EWASG

The message tells you there is a phase transition from L to L+G at the very first iteration, which is not allowed. The appearance of gas phase occurs because of a wrong initialization of the third primary variable X3=10.0, which makes no sense, as it is interpreted as the mass fraction of H2 in the liquid phase.

$$$$$$$$$$$ GAS PHASE EVOLVES AT ELEMENT *000 0*  $$$$$    XH2  = 0.100000E+02   PX = 0.106144E+08 Pa   PBOIL = 0.817076E+10 Pa
 }}}}}}}}}}} ERRONEOUS DATA INITIALIZATION }}}}}}}}}}           STOP EXECUTION----------

I guess you want to initialize a single-liquid system  for which X3 should be the mass fraction of hydrogen dissolved in the aqueous phase. This value must be lower than H2 solubility at local P&T conditions.

Have a look to the user's guide and the informative printout in the output file.

 ***************************************************************************************

 THE PRIMARY VARIABLES ARE
  P - PRESSURE          XSM - SALT MASS FRACTION IN LIQUID (XS)  OR  SOLID SATURATION  (SS+10.)
  X3 - NCG MASS FRACTION  OR  SG+10. - GAS PHASE SATURATION + 10.         T - TEMPERATURE

 ***************************************************************************************
 *         COMPONENTS         *                                *   FLUID PHASE CONDITION        PRIMARY VARIABLES   * ************************************************************************************** *
  *       # 1  -  WATER     *                                        *   SINGLE-PHASE GAS             P,     XSM,          X3,   T *
  *       # 2  -  NaCl         *                                        *   SINGLE-PHASE LIQUID      P,     XSM,          X3,   T *
  *       # 3  -  NCG         *                                        *   TWO-PHASE                           P,     XSM,  SG+10.,   T *
  *       # 4  -  HEAT        *                                        

 ***************************************************************************************

Be aware that the thermodynamic approach in EWASG is not accurate at very high partial pressures of the NCG, such as in your simulation of H2 storage in an aquifer with pressures around 100 bar.

Regards,

Alfredo

Dear Gao,

H2 was included as an optional NCG inside EWASG with a treatment of water-H2 mixture very similar to what is done in EOS5.

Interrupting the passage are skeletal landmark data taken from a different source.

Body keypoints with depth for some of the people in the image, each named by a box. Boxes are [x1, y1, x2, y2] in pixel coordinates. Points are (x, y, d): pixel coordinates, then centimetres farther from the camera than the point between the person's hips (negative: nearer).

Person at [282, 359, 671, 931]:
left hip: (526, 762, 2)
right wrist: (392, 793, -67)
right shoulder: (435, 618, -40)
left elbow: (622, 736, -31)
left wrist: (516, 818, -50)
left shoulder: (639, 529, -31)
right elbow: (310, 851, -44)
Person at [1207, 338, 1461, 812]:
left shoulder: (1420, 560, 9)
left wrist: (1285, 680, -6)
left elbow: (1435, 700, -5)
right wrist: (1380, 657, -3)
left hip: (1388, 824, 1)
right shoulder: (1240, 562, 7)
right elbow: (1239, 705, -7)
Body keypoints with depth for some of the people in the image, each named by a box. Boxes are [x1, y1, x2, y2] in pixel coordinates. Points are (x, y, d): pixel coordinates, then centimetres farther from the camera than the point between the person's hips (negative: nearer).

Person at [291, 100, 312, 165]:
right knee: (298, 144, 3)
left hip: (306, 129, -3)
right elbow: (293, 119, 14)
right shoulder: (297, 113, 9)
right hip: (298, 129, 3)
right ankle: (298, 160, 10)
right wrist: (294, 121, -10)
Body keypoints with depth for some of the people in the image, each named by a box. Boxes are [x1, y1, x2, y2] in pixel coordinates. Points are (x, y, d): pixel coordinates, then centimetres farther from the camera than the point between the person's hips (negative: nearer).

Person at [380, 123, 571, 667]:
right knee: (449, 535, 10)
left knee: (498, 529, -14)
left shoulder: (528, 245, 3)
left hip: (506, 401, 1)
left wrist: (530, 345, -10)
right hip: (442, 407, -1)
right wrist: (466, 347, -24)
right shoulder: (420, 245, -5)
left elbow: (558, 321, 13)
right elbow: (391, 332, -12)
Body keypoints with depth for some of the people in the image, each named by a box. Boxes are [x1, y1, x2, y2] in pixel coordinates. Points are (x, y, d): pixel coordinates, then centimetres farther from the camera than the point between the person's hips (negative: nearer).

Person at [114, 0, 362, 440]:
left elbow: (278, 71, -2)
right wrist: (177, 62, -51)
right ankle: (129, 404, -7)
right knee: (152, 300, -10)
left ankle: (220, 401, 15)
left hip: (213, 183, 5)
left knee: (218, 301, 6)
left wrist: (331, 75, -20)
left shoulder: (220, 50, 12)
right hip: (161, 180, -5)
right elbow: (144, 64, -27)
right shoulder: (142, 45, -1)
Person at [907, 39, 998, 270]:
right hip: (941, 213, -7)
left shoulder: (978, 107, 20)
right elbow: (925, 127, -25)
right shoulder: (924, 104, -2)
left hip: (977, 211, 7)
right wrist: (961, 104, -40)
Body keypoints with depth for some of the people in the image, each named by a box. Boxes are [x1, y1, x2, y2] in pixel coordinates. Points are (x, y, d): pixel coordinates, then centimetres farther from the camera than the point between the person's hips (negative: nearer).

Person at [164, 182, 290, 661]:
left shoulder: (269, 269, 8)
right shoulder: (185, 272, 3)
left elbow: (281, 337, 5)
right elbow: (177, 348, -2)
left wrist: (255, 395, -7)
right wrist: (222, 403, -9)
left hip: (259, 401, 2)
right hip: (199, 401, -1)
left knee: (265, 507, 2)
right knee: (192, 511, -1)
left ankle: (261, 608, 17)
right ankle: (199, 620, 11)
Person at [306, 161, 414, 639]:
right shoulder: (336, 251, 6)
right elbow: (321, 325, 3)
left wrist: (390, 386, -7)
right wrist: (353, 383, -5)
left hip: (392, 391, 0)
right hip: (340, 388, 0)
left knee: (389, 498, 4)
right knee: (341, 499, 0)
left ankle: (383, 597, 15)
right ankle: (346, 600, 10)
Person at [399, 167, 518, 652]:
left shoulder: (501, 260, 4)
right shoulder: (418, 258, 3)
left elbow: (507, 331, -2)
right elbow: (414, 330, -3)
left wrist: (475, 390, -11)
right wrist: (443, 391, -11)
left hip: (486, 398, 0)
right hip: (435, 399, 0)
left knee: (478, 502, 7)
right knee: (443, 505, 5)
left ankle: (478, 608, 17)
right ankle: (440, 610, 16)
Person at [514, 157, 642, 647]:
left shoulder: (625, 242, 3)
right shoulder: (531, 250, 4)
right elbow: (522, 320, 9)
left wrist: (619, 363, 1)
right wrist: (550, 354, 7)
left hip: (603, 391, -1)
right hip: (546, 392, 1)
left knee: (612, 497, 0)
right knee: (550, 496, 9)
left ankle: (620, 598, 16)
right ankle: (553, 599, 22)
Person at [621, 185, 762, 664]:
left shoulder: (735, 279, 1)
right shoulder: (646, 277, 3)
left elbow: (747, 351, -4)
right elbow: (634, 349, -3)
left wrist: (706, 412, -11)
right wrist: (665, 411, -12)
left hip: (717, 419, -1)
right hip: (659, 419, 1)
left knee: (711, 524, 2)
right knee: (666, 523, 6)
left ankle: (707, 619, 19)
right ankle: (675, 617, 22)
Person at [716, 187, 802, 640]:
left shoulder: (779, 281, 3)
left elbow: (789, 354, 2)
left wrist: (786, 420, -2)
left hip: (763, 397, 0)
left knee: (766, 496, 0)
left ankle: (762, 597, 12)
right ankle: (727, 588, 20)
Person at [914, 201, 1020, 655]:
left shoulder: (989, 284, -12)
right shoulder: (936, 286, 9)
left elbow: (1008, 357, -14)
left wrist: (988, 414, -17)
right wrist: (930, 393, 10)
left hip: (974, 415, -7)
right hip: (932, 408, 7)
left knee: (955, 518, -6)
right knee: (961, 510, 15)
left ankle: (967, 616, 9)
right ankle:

The density of gaseous H2 is evaluated with the ideal gas law in both EOS.

The viscosity of gaseous H2 is evaluated with the same routine using data from Vargaftik (1975).

The enthalpy of gaseous H2 is computed using a constant specific heat in EOS5, while is computed according to Irvine and Liley (1984) correlation in EWASG.

One of the major differences is in the H2 solubility in liquid water. In EOS5 there is a linear relationship  for Henry's constant  between 0 and 25°C, then the 25°C value is kept constant at T>25°C.

In EWASG H2 Henry's constant is a function of T from 0 to 370°C. The two Henry's constants are shown in the figure below.

In addition, in EOS5 the contribution of dissolved H2 on the enthalpy of aqueous phase is neglected, while in EWASG is accounted for. But H2 solubility is very low, so related effects should not be very important.

Another difference is related to the effects of dissolved salts, in EWASG simulated using NaCl as a proxy fro TDS. If the salinity in your aquifer is low (less than a couple tens of thousands ppm), the pure water properties of EOS5 are almost equivalent to the brine properties computed by EWASG. At higher salinities, you may start to see the differences between water and brine properties.

To have an idea of the reliability of EOS5 and EWASG EOS approaches in the calculation of phase properties at high H2 partial pressure, what I can suggest is to use the two EOS to compute H2 properties as function of P&T and then compare that properties to a suitable source, such as the on-line NIST calculator for fluid properties (https://webbook.nist.gov/chemistry/fluid/). In that way you may chose the more reliable EOS and have an idea about the approximations involved in using it.

Regards,

Alfredo